Available data ->
•••••
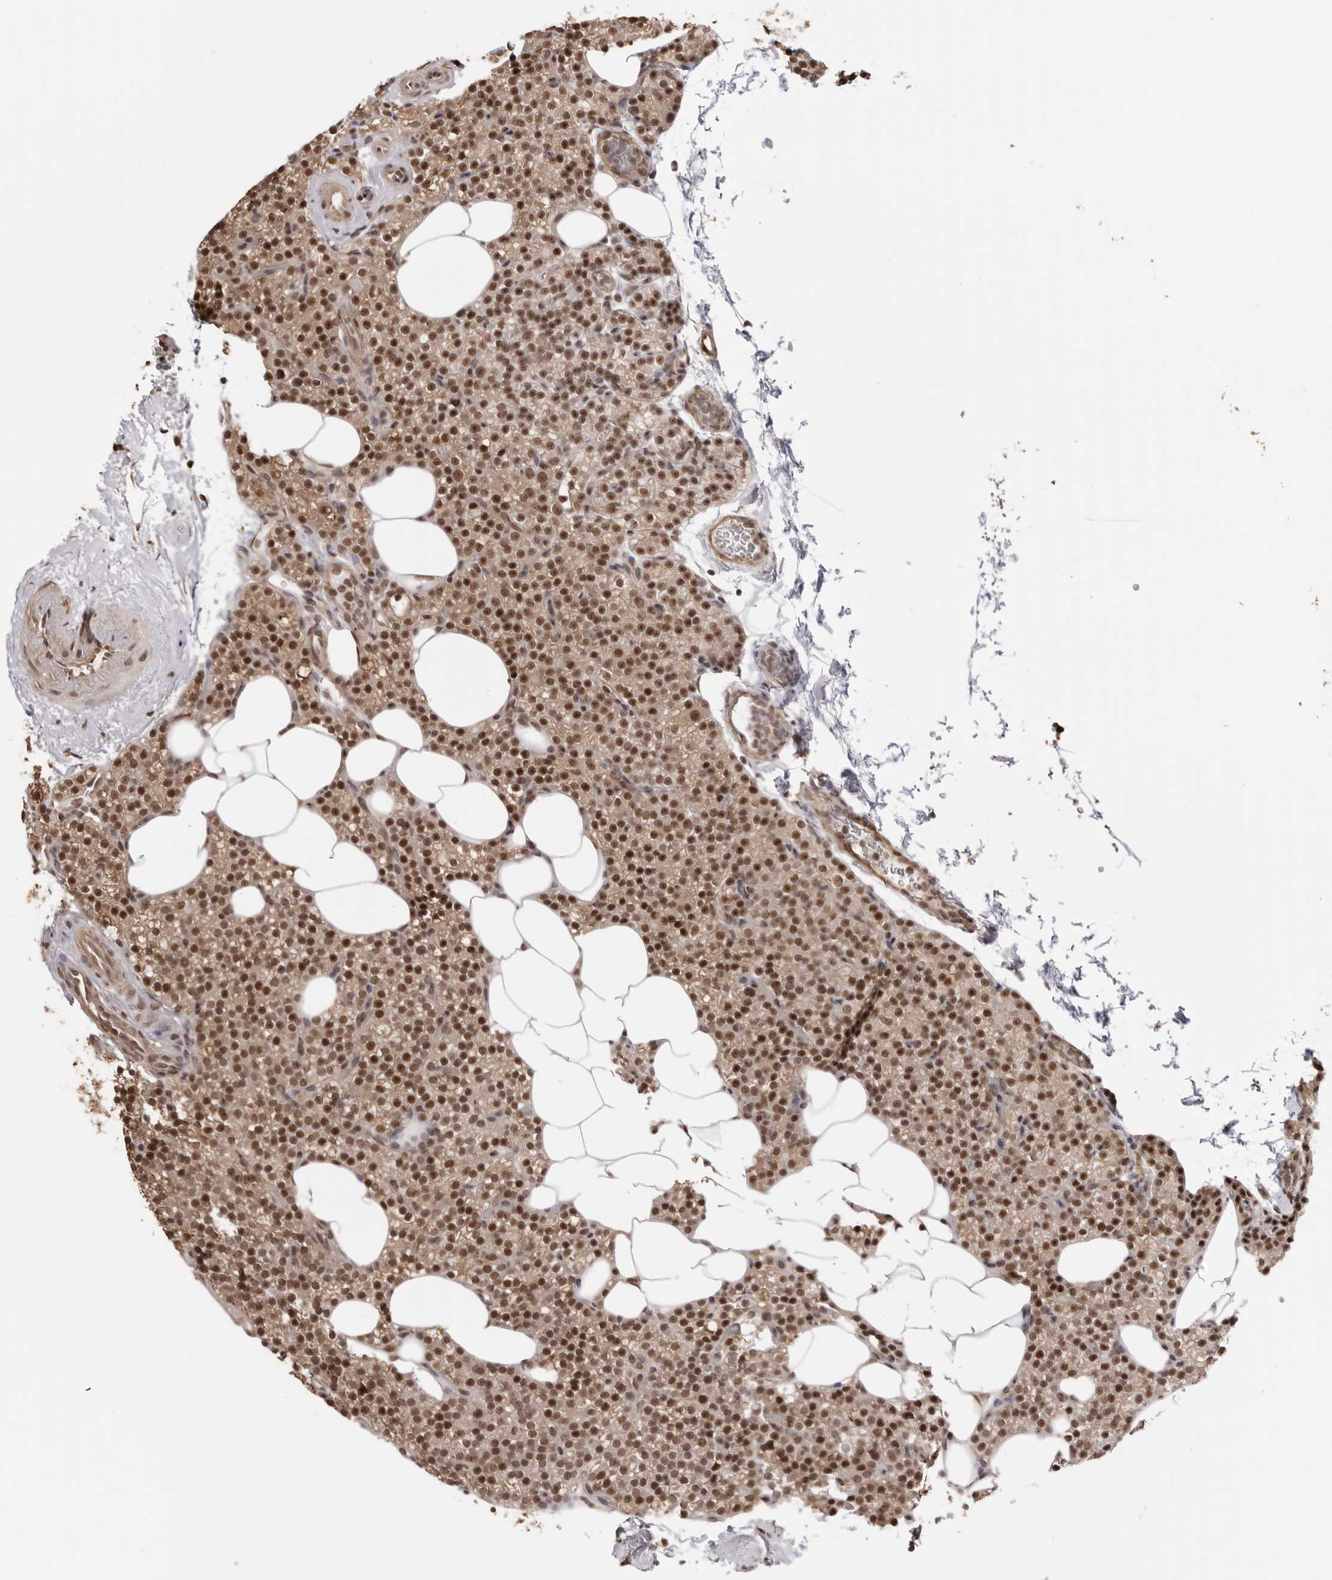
{"staining": {"intensity": "moderate", "quantity": ">75%", "location": "nuclear"}, "tissue": "parathyroid gland", "cell_type": "Glandular cells", "image_type": "normal", "snomed": [{"axis": "morphology", "description": "Normal tissue, NOS"}, {"axis": "topography", "description": "Parathyroid gland"}], "caption": "Unremarkable parathyroid gland reveals moderate nuclear staining in approximately >75% of glandular cells, visualized by immunohistochemistry.", "gene": "SDE2", "patient": {"sex": "female", "age": 56}}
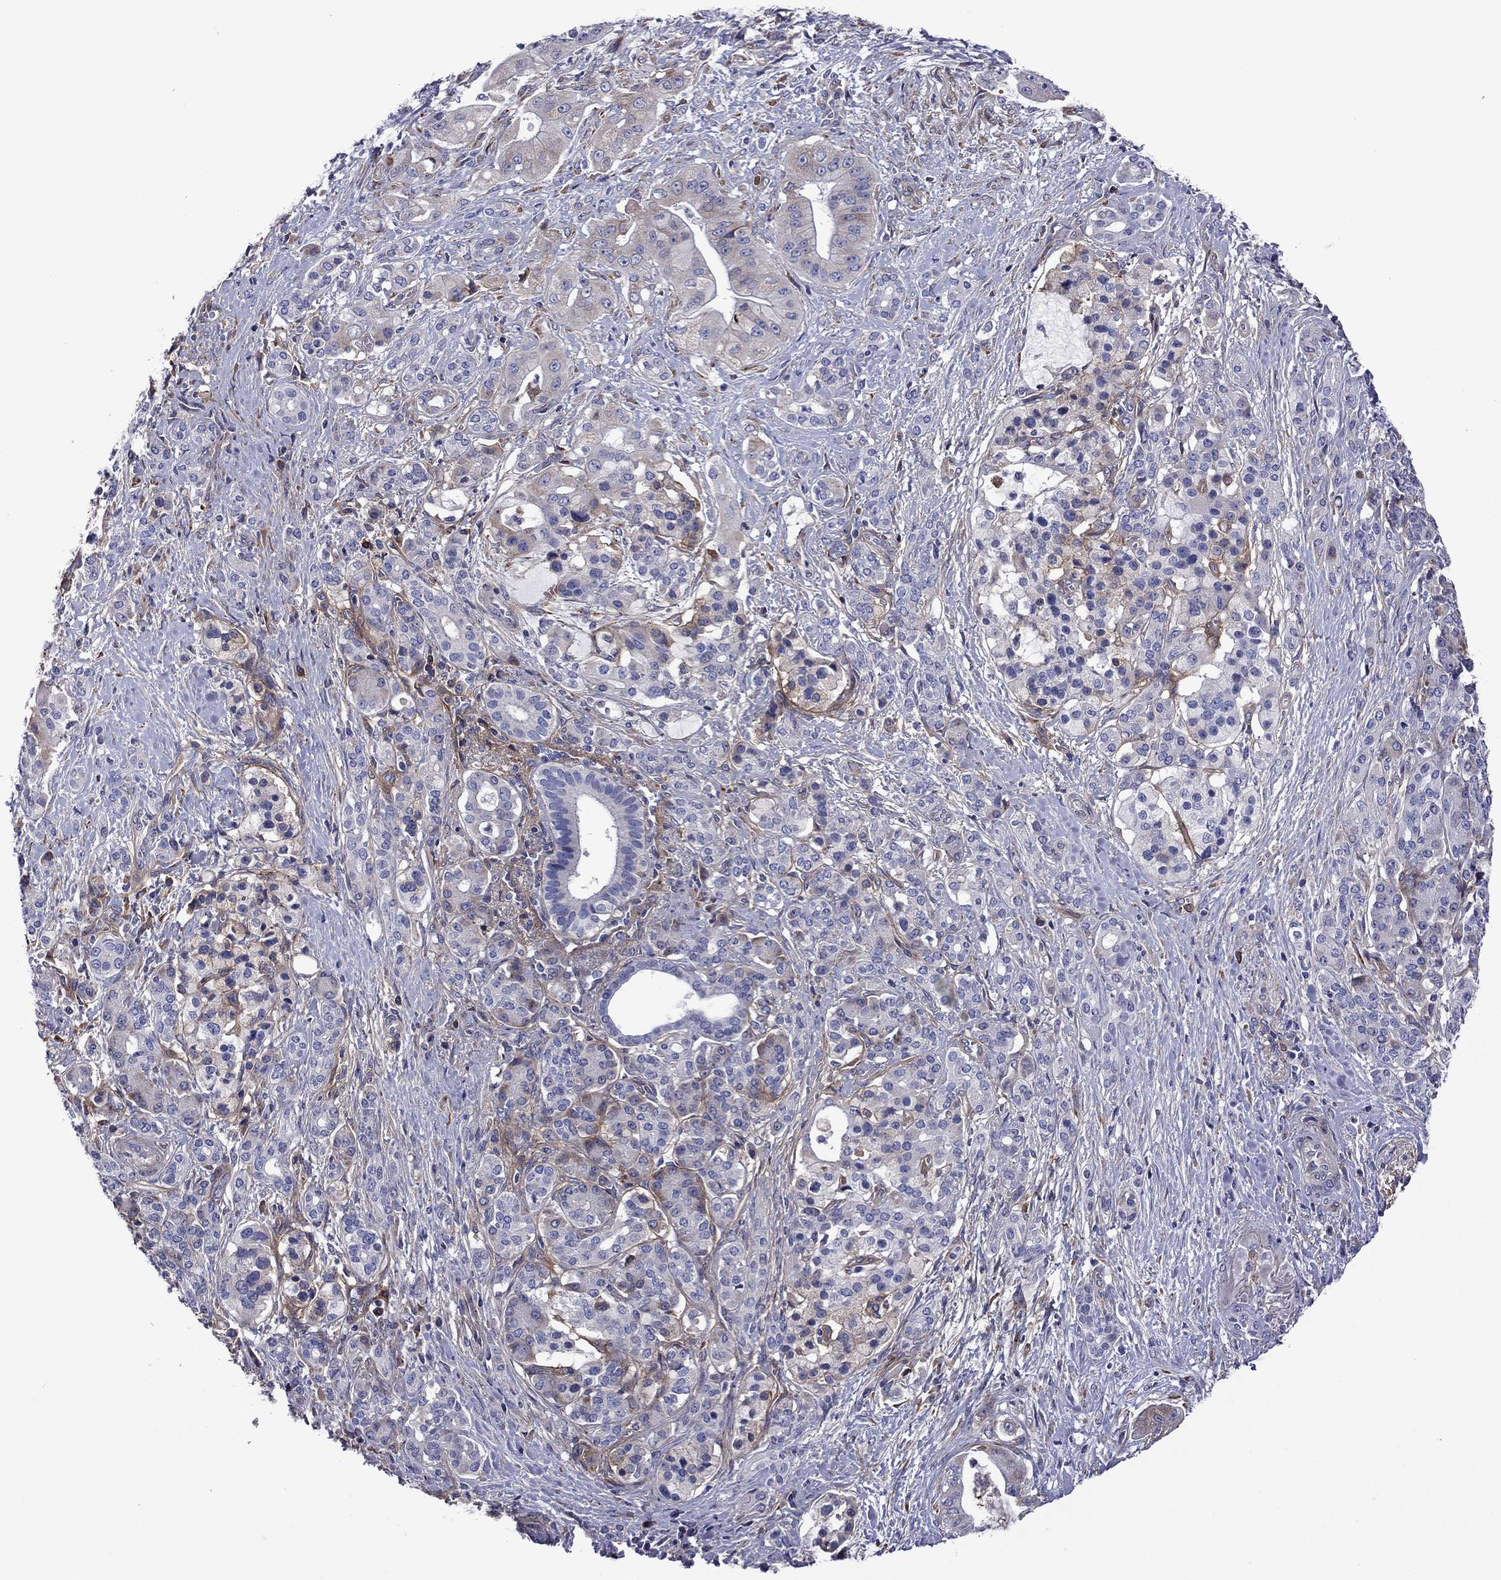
{"staining": {"intensity": "negative", "quantity": "none", "location": "none"}, "tissue": "pancreatic cancer", "cell_type": "Tumor cells", "image_type": "cancer", "snomed": [{"axis": "morphology", "description": "Normal tissue, NOS"}, {"axis": "morphology", "description": "Inflammation, NOS"}, {"axis": "morphology", "description": "Adenocarcinoma, NOS"}, {"axis": "topography", "description": "Pancreas"}], "caption": "This is a micrograph of IHC staining of pancreatic adenocarcinoma, which shows no staining in tumor cells.", "gene": "HSPG2", "patient": {"sex": "male", "age": 57}}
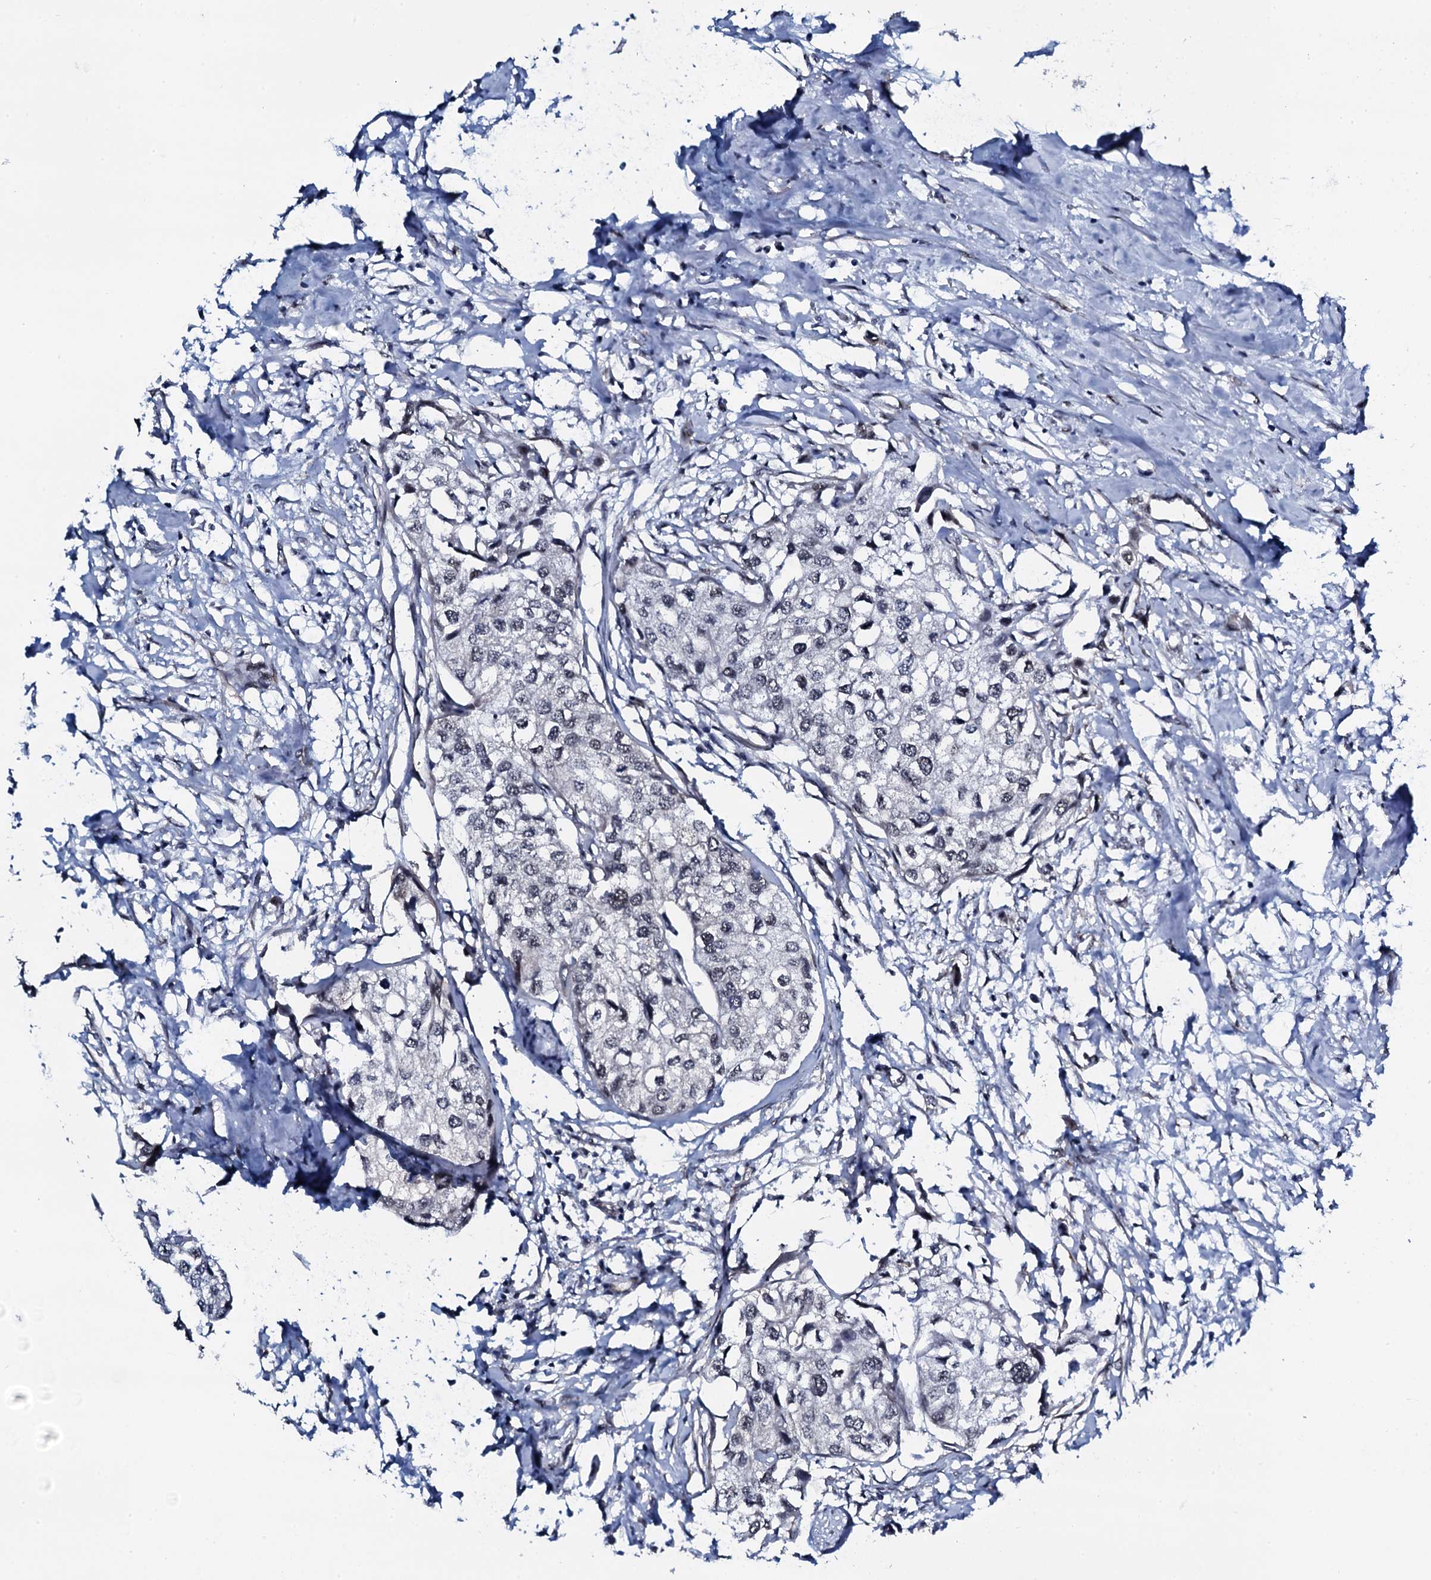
{"staining": {"intensity": "negative", "quantity": "none", "location": "none"}, "tissue": "urothelial cancer", "cell_type": "Tumor cells", "image_type": "cancer", "snomed": [{"axis": "morphology", "description": "Urothelial carcinoma, High grade"}, {"axis": "topography", "description": "Urinary bladder"}], "caption": "This is a micrograph of immunohistochemistry (IHC) staining of urothelial cancer, which shows no staining in tumor cells.", "gene": "CWC15", "patient": {"sex": "male", "age": 64}}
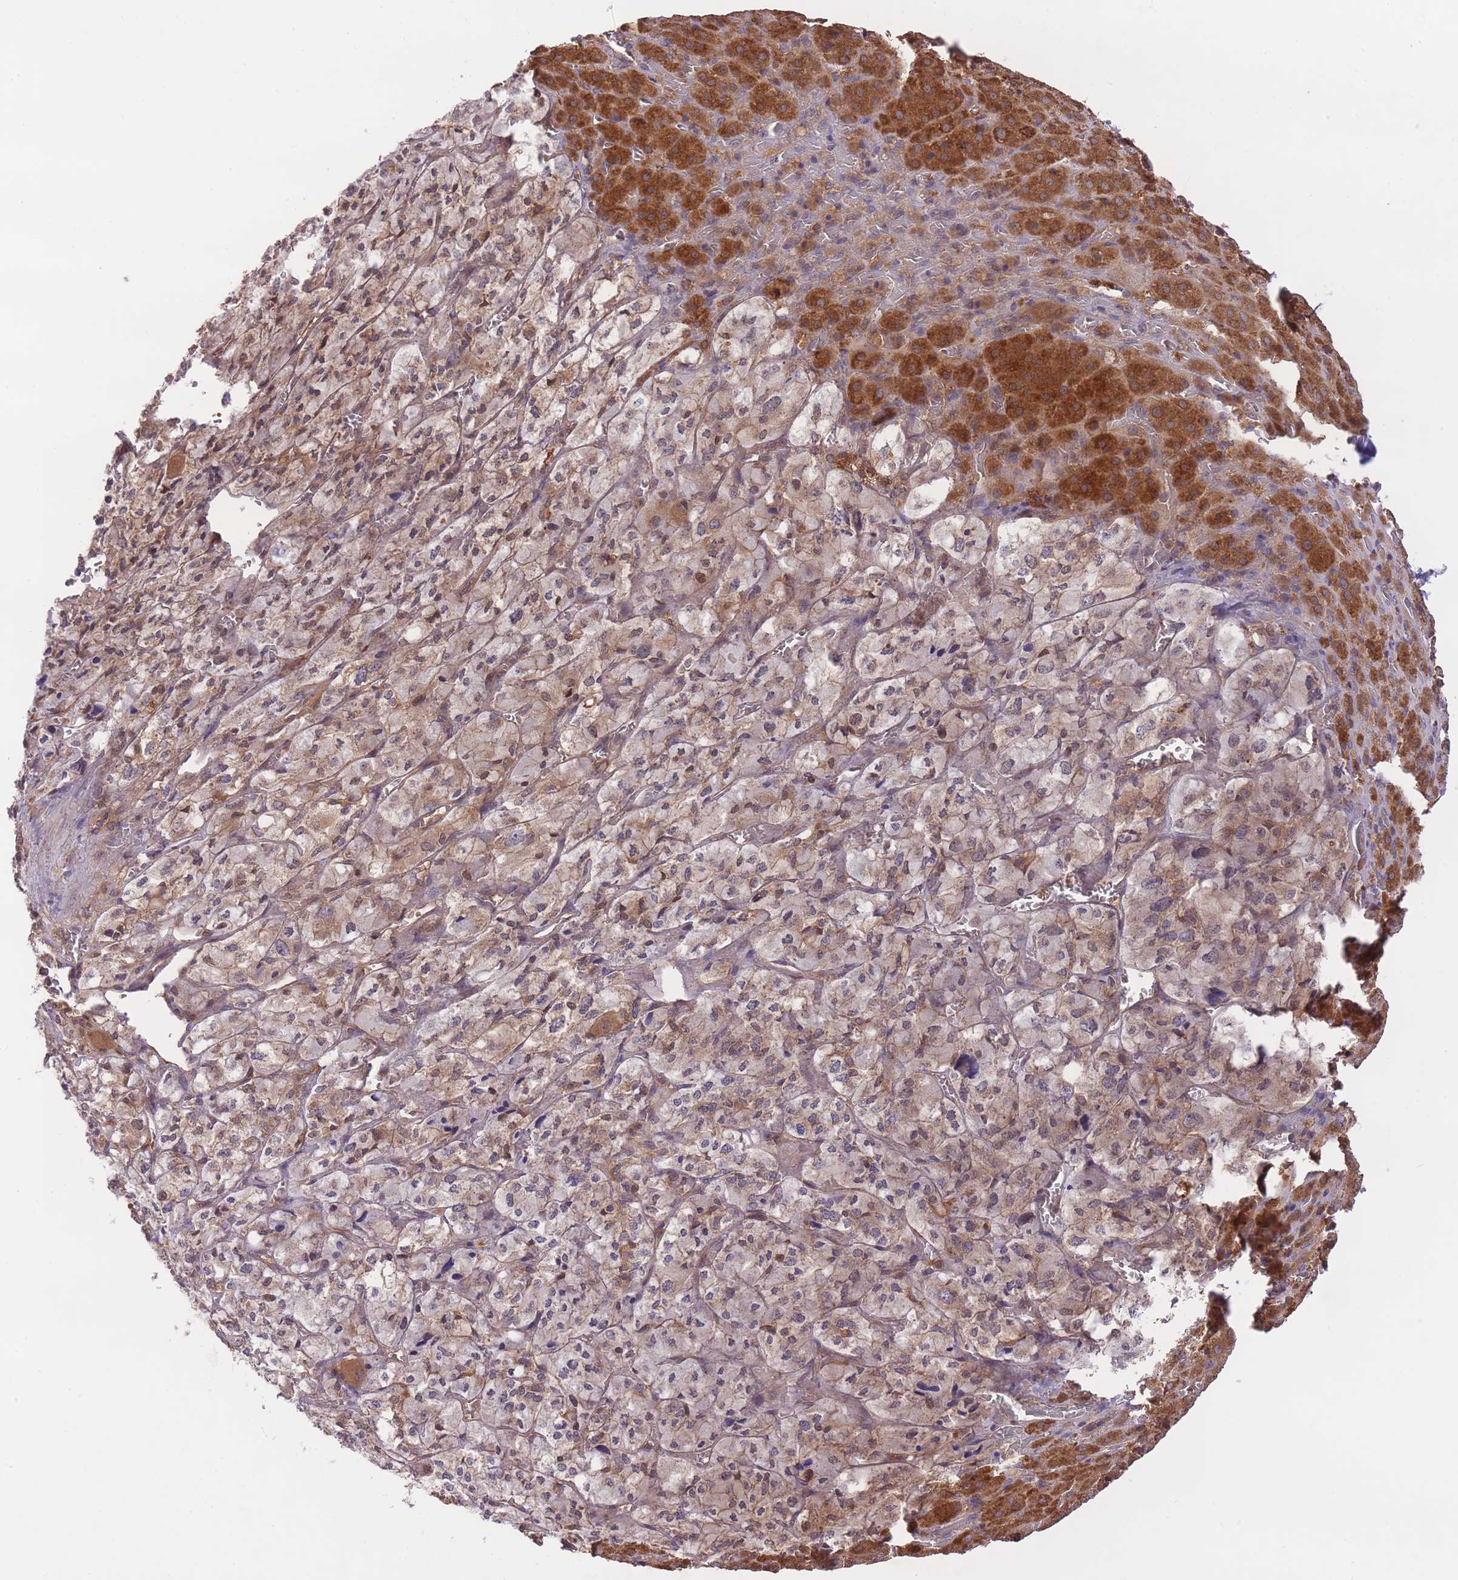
{"staining": {"intensity": "strong", "quantity": "25%-75%", "location": "cytoplasmic/membranous"}, "tissue": "adrenal gland", "cell_type": "Glandular cells", "image_type": "normal", "snomed": [{"axis": "morphology", "description": "Normal tissue, NOS"}, {"axis": "topography", "description": "Adrenal gland"}], "caption": "DAB (3,3'-diaminobenzidine) immunohistochemical staining of benign adrenal gland exhibits strong cytoplasmic/membranous protein expression in about 25%-75% of glandular cells. (DAB = brown stain, brightfield microscopy at high magnification).", "gene": "PREP", "patient": {"sex": "female", "age": 41}}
•••••
Work order -> Retype the material in full, exactly as written, and exclude the pictures.

Response to the task ->
{"staining": {"intensity": "moderate", "quantity": ">75%", "location": "nuclear"}, "tissue": "parathyroid gland", "cell_type": "Glandular cells", "image_type": "normal", "snomed": [{"axis": "morphology", "description": "Normal tissue, NOS"}, {"axis": "topography", "description": "Parathyroid gland"}], "caption": "Unremarkable parathyroid gland reveals moderate nuclear staining in approximately >75% of glandular cells, visualized by immunohistochemistry.", "gene": "SDE2", "patient": {"sex": "female", "age": 56}}
{"staining": {"intensity": "negative", "quantity": "none", "location": "none"}, "tissue": "pancreatic cancer", "cell_type": "Tumor cells", "image_type": "cancer", "snomed": [{"axis": "morphology", "description": "Normal tissue, NOS"}, {"axis": "morphology", "description": "Inflammation, NOS"}, {"axis": "morphology", "description": "Adenocarcinoma, NOS"}, {"axis": "topography", "description": "Pancreas"}], "caption": "This is a micrograph of IHC staining of pancreatic adenocarcinoma, which shows no staining in tumor cells.", "gene": "HSPG2", "patient": {"sex": "male", "age": 57}}
{"staining": {"intensity": "negative", "quantity": "none", "location": "none"}, "tissue": "urothelial cancer", "cell_type": "Tumor cells", "image_type": "cancer", "snomed": [{"axis": "morphology", "description": "Urothelial carcinoma, High grade"}, {"axis": "topography", "description": "Urinary bladder"}], "caption": "This is a micrograph of immunohistochemistry (IHC) staining of urothelial cancer, which shows no staining in tumor cells.", "gene": "CWC15", "patient": {"sex": "male", "age": 64}}
{"staining": {"intensity": "strong", "quantity": "25%-75%", "location": "cytoplasmic/membranous"}, "tissue": "adrenal gland", "cell_type": "Glandular cells", "image_type": "normal", "snomed": [{"axis": "morphology", "description": "Normal tissue, NOS"}, {"axis": "topography", "description": "Adrenal gland"}], "caption": "DAB (3,3'-diaminobenzidine) immunohistochemical staining of benign adrenal gland exhibits strong cytoplasmic/membranous protein expression in about 25%-75% of glandular cells. (DAB = brown stain, brightfield microscopy at high magnification).", "gene": "PREP", "patient": {"sex": "female", "age": 41}}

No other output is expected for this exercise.